Mark Twain has created many fantastical classics that are still read today. “The Prince and the Pauper” is one of them. It greatly displays the hidden truths of reality from both sides of the societal coin.

First, the story begins with Tom Canty, a pauper boy living in squander in the city. He meets Prince Edward and, after realizing the two boys look exactly alike, decides to switch clothes for a lark. That is, until, Tom Canty is mistaken as the prince and is carried away by royal guardsmen, leaving the real prince out on the streets.

What follows is the journey of Prince Edward aiming to gain his royalty back before it is too late and Tom Canty is crowned king. Along the way, Edward meets Miles Hendon, a man who believes Edward’s lunatic story of the mix-up. Thankful, Edward assists Hendon in tandem.

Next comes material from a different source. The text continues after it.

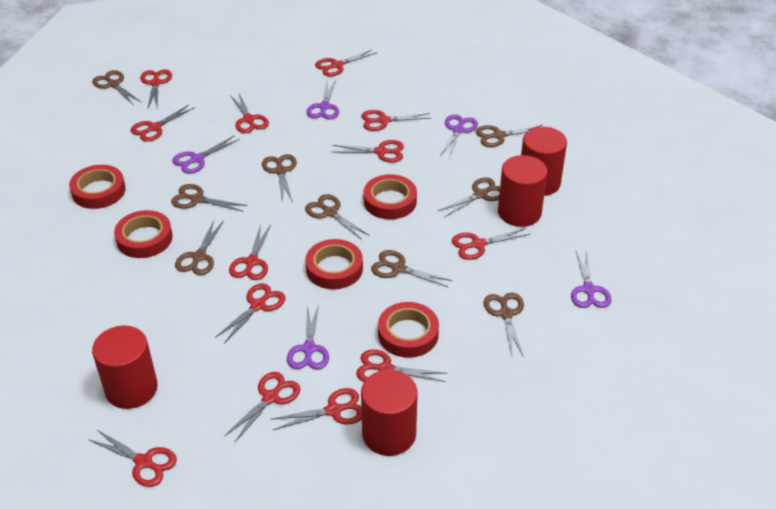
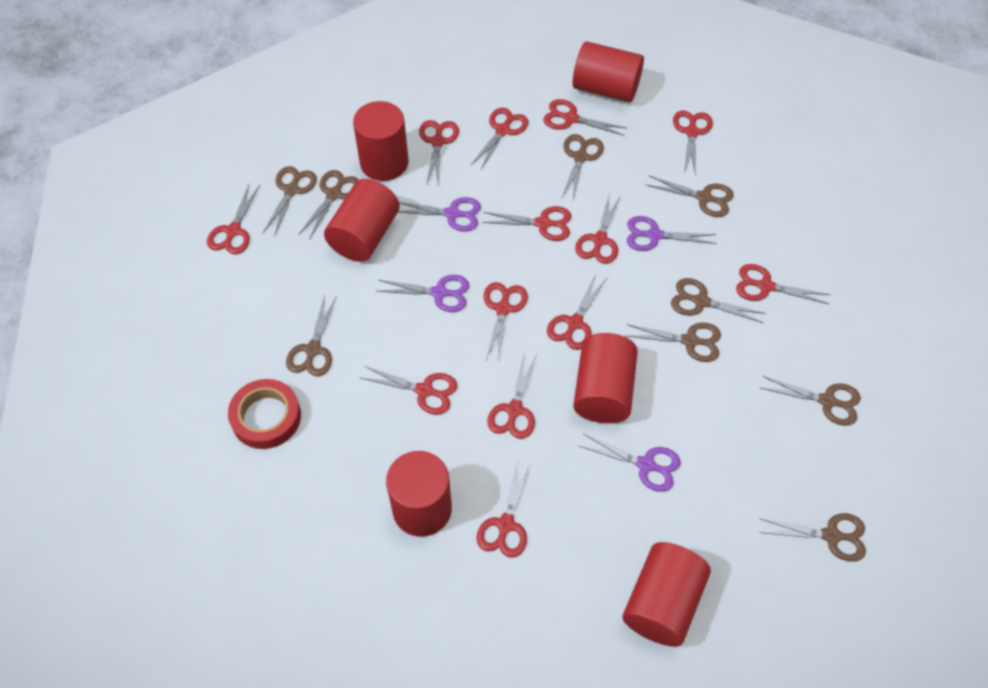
purple scissors: [172,136,240,174] [287,304,329,370] [306,80,339,119] [440,114,478,158] [571,249,611,308] = 5 -> [378,275,469,312] [398,197,481,232] [580,434,681,492] [627,216,716,251] = 4
red cylinder: [92,326,158,409] [361,370,418,456] [498,155,547,227] [521,127,567,196] = 4 -> [324,179,400,262] [353,101,409,181] [386,451,452,537] [573,41,644,102] [573,333,638,423] [622,542,711,647] = 6
red tape: [69,165,126,209] [114,210,173,258] [305,239,363,289] [363,174,417,219] [378,302,439,358] = 5 -> [228,379,301,449] = 1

Meanwhile, at the palace, Tom Canty lives in luxury for the very first time. Albeit he is given whatever he desires, Tom Canty realizes he cannot leave the premises without chaperone guardsmen, realizing that even though he could have the world, there is no true freedom in the role of royalty. Mark Twain excellently shows the juxtaposition between the social classes with epiphanies that take the characters by surprise.

“The Prince and the Pauper” was a very enjoyable read. The work has been heavily parodied since its creation, and it will continue to be a great, classic work from Mark Twain’s time.